Daniel Gabriel Fahrenheit | |
---|---|
Born | 24 May 1686 (in old British sources as 14 May Old Style) Danzig (Gdańsk), Royal Prussia, Polish–Lithuanian Commonwealth |
Died | 16 September 1736 The Hague, Netherlands |
(aged 50)
Fields | Physics, thermometry |
Known for | Fahrenheit temperature scale, Fahrenheit hydrometer |
Signature |
Daniel Gabriel Fahrenheit[1] (24 May 1686[2] – 16 September 1736) was a German[3][4] physicist, engineer, and glass blower who is best known for inventing the alcohol thermometer (1709), the mercury thermometer (1714), and for developing a temperature scale now named after him.[3]
Contents |
Fahrenheit was born in 1686 in the Hanseatic city of Danzig (Polish: Gdańsk), Royal Prussia, a province of the Polish-Lithuanian Commonwealth[5], but lived most of his life in the Dutch Republic. The Fahrenheits were a German Hanse merchant family who had lived in several Hanseatic cities. Fahrenheit's great-grandfather had lived in Rostock, and research suggests that the Fahrenheit family originated in Hildesheim.[6] Daniel's grandfather moved from Kneiphof (in Königsberg (now Kaliningrad)) to Danzig and settled there as a merchant in 1650. His son, Daniel Fahrenheit (the father of the subject of this article), married Concordia (widowed name, Runge), daughter of the well-known Danzig business family of Schumann. Daniel Gabriel was the eldest of the five Fahrenheit children (two sons, three daughters) who survived childhood. His sister, Virgina Elisabeth Fahrenheit, married Benjamin Ephraim Krueger of a patrician family of Danzig.[7]

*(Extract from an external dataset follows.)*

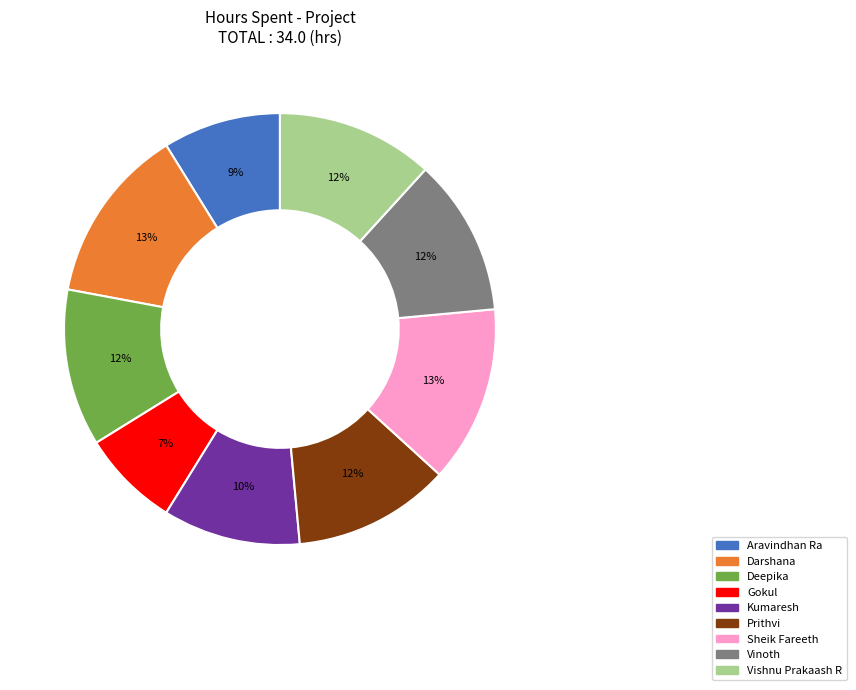

Which has a higher value, Sheik Fareeth or Vinoth?

Sheik Fareeth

At age 16, Daniel Gabriel Fahrenheit began training as a merchant in Amsterdam after his parents died on August 14 in 1701 from accidentally eating poisonous mushrooms. However, Fahrenheit's interest in natural science caused him to begin studies and experimentation in that field. From 1707, he traveled to Berlin, Halle, Leipzig, Dresden, Copenhagen, and also to his hometown, where his brother still lived. During that time, Fahrenheit met or was in contact with Ole Rømer, Christian Wolff, and Gottfried Leibniz. In 1717, Fahrenheit settled in The Hague with the trade of glassblowing, making barometers, altimeters, and thermometers. From 1718 onwards, he lectured in chemistry in Amsterdam. He visited England in 1724 and became a member of the Royal Society.[8] Fahrenheit died in The Hague and was buried there at the Kloosterkerk (Cloister Church).
According to Fahrenheit's 1724 article[9][10], he determined his scale by reference to three fixed points of temperature. The lowest temperature was achieved by preparing a frigorific mixture of ice, water, and ammonium chloride (a salt), and waiting for it to reach equilibrium. The thermometer then was placed into the mixture and the liquid in the thermometer allowed to descend to its lowest point. The thermometer's reading there was taken as 0 °F. The second reference point was selected as the reading of the thermometer when it was placed in still water when ice was just forming on the surface.[11] This was assigned as 32 °F. The third calibration point, taken as 96 °F, was selected as the thermometer's reading when the instrument was placed under the arm or in the mouth.
Fahrenheit noted that mercury boils around 600 degrees on this temperature scale. Work by others showed that water boils about 180 degrees above its freezing point. The Fahrenheit scale later was redefined to make the freezing-to-boiling interval exactly 180 degrees[9], a convenient value as 180 is a highly composite number, meaning that it is evenly divisible into many fractions. It is because of the scale's redefinition that normal body temperature today is taken as 98.6 degrees, whereas it was 96 degrees on Fahrenheit's original scale.[12]
Until the switch to the Celsius scale, the Fahrenheit one was widely used in Europe. It is still used for everyday temperature measurements by the general population in the United States and Belize and, less so, in the UK and Canada.[13]